EXERCISE DETAILS
The expected output is every entry, repeated word for word.

DATASET EXTRACT
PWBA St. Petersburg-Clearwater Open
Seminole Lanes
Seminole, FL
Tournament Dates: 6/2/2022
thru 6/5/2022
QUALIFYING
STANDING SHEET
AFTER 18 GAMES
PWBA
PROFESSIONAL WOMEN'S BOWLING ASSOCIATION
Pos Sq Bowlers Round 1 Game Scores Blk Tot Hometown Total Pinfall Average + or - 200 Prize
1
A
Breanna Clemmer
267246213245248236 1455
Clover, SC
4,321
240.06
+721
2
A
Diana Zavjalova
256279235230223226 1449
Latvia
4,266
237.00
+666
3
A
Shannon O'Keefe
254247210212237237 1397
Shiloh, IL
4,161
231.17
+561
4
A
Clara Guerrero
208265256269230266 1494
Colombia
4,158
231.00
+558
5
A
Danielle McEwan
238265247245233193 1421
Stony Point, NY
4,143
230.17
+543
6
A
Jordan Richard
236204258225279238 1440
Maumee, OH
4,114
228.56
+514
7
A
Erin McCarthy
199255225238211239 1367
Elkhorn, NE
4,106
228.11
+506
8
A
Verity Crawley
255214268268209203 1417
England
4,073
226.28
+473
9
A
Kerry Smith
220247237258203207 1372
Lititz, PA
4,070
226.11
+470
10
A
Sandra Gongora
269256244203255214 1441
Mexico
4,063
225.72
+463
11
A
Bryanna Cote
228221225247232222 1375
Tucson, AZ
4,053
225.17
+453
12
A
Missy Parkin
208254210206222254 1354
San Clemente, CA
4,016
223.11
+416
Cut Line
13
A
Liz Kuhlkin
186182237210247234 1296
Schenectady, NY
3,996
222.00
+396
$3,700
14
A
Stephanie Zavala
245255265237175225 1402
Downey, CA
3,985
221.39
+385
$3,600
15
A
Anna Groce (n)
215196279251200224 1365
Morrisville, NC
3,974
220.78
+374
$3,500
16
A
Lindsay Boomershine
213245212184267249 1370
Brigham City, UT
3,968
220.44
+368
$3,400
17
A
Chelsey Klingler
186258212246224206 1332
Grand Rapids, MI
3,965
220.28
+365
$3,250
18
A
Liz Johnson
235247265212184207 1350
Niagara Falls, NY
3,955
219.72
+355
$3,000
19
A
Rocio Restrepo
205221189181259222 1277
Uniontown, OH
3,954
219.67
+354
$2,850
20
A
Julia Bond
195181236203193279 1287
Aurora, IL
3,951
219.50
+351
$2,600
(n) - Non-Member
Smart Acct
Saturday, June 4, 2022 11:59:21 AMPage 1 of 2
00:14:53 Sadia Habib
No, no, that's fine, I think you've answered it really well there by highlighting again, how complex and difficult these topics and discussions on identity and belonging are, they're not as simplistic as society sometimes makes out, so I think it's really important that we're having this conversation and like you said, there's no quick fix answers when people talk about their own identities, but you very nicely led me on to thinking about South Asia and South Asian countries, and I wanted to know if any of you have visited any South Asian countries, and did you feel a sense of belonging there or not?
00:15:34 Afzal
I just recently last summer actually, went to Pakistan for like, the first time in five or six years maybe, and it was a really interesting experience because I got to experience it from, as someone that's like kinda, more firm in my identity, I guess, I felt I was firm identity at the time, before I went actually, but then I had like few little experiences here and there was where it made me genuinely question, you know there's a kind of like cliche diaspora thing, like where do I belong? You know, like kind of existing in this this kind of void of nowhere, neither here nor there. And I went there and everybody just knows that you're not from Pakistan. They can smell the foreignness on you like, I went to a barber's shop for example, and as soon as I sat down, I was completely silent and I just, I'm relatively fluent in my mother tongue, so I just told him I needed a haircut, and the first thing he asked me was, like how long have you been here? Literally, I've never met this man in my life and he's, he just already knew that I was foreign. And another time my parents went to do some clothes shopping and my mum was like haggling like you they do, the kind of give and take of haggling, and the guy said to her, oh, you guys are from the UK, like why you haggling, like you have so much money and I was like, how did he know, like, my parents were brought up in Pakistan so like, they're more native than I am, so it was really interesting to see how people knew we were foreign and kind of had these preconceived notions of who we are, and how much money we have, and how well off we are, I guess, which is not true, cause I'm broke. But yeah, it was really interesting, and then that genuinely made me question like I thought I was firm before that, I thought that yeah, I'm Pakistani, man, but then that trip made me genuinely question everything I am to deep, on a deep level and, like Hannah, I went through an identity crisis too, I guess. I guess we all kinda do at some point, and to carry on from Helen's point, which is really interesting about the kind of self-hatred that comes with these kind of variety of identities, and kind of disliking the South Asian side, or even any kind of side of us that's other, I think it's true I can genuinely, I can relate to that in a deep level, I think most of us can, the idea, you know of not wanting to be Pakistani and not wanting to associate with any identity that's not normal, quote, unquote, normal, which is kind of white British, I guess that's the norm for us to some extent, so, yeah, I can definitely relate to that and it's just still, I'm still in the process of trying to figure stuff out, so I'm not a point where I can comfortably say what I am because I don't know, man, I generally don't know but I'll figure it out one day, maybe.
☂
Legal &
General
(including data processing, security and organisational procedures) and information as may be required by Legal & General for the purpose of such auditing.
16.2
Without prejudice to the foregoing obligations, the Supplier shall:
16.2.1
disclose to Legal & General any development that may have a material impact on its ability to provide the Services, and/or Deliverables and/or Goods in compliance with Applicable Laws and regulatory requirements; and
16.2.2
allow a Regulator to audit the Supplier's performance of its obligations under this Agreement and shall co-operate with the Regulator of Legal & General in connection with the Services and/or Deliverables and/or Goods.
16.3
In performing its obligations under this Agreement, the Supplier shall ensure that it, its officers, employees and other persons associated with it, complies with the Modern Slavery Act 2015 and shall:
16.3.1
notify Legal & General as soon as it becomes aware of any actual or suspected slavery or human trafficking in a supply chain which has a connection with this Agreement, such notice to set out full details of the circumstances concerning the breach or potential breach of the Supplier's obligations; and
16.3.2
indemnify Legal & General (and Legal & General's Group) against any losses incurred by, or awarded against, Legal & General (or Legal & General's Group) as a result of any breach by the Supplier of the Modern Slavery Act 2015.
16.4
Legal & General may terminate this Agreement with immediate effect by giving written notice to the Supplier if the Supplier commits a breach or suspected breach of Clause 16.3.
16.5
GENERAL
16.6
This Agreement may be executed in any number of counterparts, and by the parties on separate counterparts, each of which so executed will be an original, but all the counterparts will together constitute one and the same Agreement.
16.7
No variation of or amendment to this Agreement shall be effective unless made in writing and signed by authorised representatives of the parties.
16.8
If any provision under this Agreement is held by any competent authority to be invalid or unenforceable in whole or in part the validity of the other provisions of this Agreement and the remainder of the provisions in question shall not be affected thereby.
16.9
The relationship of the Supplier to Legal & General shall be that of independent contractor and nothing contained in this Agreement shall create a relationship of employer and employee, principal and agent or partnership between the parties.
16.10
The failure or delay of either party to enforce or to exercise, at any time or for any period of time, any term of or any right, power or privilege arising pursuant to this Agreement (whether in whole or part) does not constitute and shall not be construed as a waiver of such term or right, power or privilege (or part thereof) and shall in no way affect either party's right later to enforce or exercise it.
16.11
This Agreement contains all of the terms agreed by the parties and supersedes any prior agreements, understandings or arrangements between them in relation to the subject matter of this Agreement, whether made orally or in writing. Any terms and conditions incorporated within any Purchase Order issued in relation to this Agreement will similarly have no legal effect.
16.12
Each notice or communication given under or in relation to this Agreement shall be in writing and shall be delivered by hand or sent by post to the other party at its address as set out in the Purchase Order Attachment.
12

YOUR SOLUTION
PWBA St. Petersburg-Clearwater Open
Seminole Lanes
Seminole, FL
Tournament Dates: 6/2/2022
thru 6/5/2022
QUALIFYING
STANDING SHEET
AFTER 18 GAMES
PWBA
PROFESSIONAL WOMEN'S BOWLING ASSOCIATION
Pos Sq Bowlers Round 1 Game Scores Blk Tot Hometown Total Pinfall Average + or - 200 Prize
1
A
Breanna Clemmer
267246213245248236 1455
Clover, SC
4,321
240.06
+721
2
A
Diana Zavjalova
256279235230223226 1449
Latvia
4,266
237.00
+666
3
A
Shannon O'Keefe
254247210212237237 1397
Shiloh, IL
4,161
231.17
+561
4
A
Clara Guerrero
208265256269230266 1494
Colombia
4,158
231.00
+558
5
A
Danielle McEwan
238265247245233193 1421
Stony Point, NY
4,143
230.17
+543
6
A
Jordan Richard
236204258225279238 1440
Maumee, OH
4,114
228.56
+514
7
A
Erin McCarthy
199255225238211239 1367
Elkhorn, NE
4,106
228.11
+506
8
A
Verity Crawley
255214268268209203 1417
England
4,073
226.28
+473
9
A
Kerry Smith
220247237258203207 1372
Lititz, PA
4,070
226.11
+470
10
A
Sandra Gongora
269256244203255214 1441
Mexico
4,063
225.72
+463
11
A
Bryanna Cote
228221225247232222 1375
Tucson, AZ
4,053
225.17
+453
12
A
Missy Parkin
208254210206222254 1354
San Clemente, CA
4,016
223.11
+416
Cut Line
13
A
Liz Kuhlkin
186182237210247234 1296
Schenectady, NY
3,996
222.00
+396
$3,700
14
A
Stephanie Zavala
245255265237175225 1402
Downey, CA
3,985
221.39
+385
$3,600
15
A
Anna Groce (n)
215196279251200224 1365
Morrisville, NC
3,974
220.78
+374
$3,500
16
A
Lindsay Boomershine
213245212184267249 1370
Brigham City, UT
3,968
220.44
+368
$3,400
17
A
Chelsey Klingler
186258212246224206 1332
Grand Rapids, MI
3,965
220.28
+365
$3,250
18
A
Liz Johnson
235247265212184207 1350
Niagara Falls, NY
3,955
219.72
+355
$3,000
19
A
Rocio Restrepo
205221189181259222 1277
Uniontown, OH
3,954
219.67
+354
$2,850
20
A
Julia Bond
195181236203193279 1287
Aurora, IL
3,951
219.50
+351
$2,600
(n) - Non-Member
Smart Acct
Saturday, June 4, 2022 11:59:21 AMPage 1 of 2
00:14:53 Sadia Habib
No, no, that's fine, I think you've answered it really well there by highlighting again, how complex and difficult these topics and discussions on identity and belonging are, they're not as simplistic as society sometimes makes out, so I think it's really important that we're having this conversation and like you said, there's no quick fix answers when people talk about their own identities, but you very nicely led me on to thinking about South Asia and South Asian countries, and I wanted to know if any of you have visited any South Asian countries, and did you feel a sense of belonging there or not?
00:15:34 Afzal
I just recently last summer actually, went to Pakistan for like, the first time in five or six years maybe, and it was a really interesting experience because I got to experience it from, as someone that's like kinda, more firm in my identity, I guess, I felt I was firm identity at the time, before I went actually, but then I had like few little experiences here and there was where it made me genuinely question, you know there's a kind of like cliche diaspora thing, like where do I belong? You know, like kind of existing in this this kind of void of nowhere, neither here nor there. And I went there and everybody just knows that you're not from Pakistan. They can smell the foreignness on you like, I went to a barber's shop for example, and as soon as I sat down, I was completely silent and I just, I'm relatively fluent in my mother tongue, so I just told him I needed a haircut, and the first thing he asked me was, like how long have you been here? Literally, I've never met this man in my life and he's, he just already knew that I was foreign. And another time my parents went to do some clothes shopping and my mum was like haggling like you they do, the kind of give and take of haggling, and the guy said to her, oh, you guys are from the UK, like why you haggling, like you have so much money and I was like, how did he know, like, my parents were brought up in Pakistan so like, they're more native than I am, so it was really interesting to see how people knew we were foreign and kind of had these preconceived notions of who we are, and how much money we have, and how well off we are, I guess, which is not true, cause I'm broke. But yeah, it was really interesting, and then that genuinely made me question like I thought I was firm before that, I thought that yeah, I'm Pakistani, man, but then that trip made me genuinely question everything I am to deep, on a deep level and, like Hannah, I went through an identity crisis too, I guess. I guess we all kinda do at some point, and to carry on from Helen's point, which is really interesting about the kind of self-hatred that comes with these kind of variety of identities, and kind of disliking the South Asian side, or even any kind of side of us that's other, I think it's true I can genuinely, I can relate to that in a deep level, I think most of us can, the idea, you know of not wanting to be Pakistani and not wanting to associate with any identity that's not normal, quote, unquote, normal, which is kind of white British, I guess that's the norm for us to some extent, so, yeah, I can definitely relate to that and it's just still, I'm still in the process of trying to figure stuff out, so I'm not a point where I can comfortably say what I am because I don't know, man, I generally don't know but I'll figure it out one day, maybe.
☂
Legal &
General
(including data processing, security and organisational procedures) and information as may be required by Legal & General for the purpose of such auditing.
16.2
Without prejudice to the foregoing obligations, the Supplier shall:
16.2.1
disclose to Legal & General any development that may have a material impact on its ability to provide the Services, and/or Deliverables and/or Goods in compliance with Applicable Laws and regulatory requirements; and
16.2.2
allow a Regulator to audit the Supplier's performance of its obligations under this Agreement and shall co-operate with the Regulator of Legal & General in connection with the Services and/or Deliverables and/or Goods.
16.3
In performing its obligations under this Agreement, the Supplier shall ensure that it, its officers, employees and other persons associated with it, complies with the Modern Slavery Act 2015 and shall:
16.3.1
notify Legal & General as soon as it becomes aware of any actual or suspected slavery or human trafficking in a supply chain which has a connection with this Agreement, such notice to set out full details of the circumstances concerning the breach or potential breach of the Supplier's obligations; and
16.3.2
indemnify Legal & General (and Legal & General's Group) against any losses incurred by, or awarded against, Legal & General (or Legal & General's Group) as a result of any breach by the Supplier of the Modern Slavery Act 2015.
16.4
Legal & General may terminate this Agreement with immediate effect by giving written notice to the Supplier if the Supplier commits a breach or suspected breach of Clause 16.3.
16.5
GENERAL
16.6
This Agreement may be executed in any number of counterparts, and by the parties on separate counterparts, each of which so executed will be an original, but all the counterparts will together constitute one and the same Agreement.
16.7
No variation of or amendment to this Agreement shall be effective unless made in writing and signed by authorised representatives of the parties.
16.8
If any provision under this Agreement is held by any competent authority to be invalid or unenforceable in whole or in part the validity of the other provisions of this Agreement and the remainder of the provisions in question shall not be affected thereby.
16.9
The relationship of the Supplier to Legal & General shall be that of independent contractor and nothing contained in this Agreement shall create a relationship of employer and employee, principal and agent or partnership between the parties.
16.10
The failure or delay of either party to enforce or to exercise, at any time or for any period of time, any term of or any right, power or privilege arising pursuant to this Agreement (whether in whole or part) does not constitute and shall not be construed as a waiver of such term or right, power or privilege (or part thereof) and shall in no way affect either party's right later to enforce or exercise it.
16.11
This Agreement contains all of the terms agreed by the parties and supersedes any prior agreements, understandings or arrangements between them in relation to the subject matter of this Agreement, whether made orally or in writing. Any terms and conditions incorporated within any Purchase Order issued in relation to this Agreement will similarly have no legal effect.
16.12
Each notice or communication given under or in relation to this Agreement shall be in writing and shall be delivered by hand or sent by post to the other party at its address as set out in the Purchase Order Attachment.
12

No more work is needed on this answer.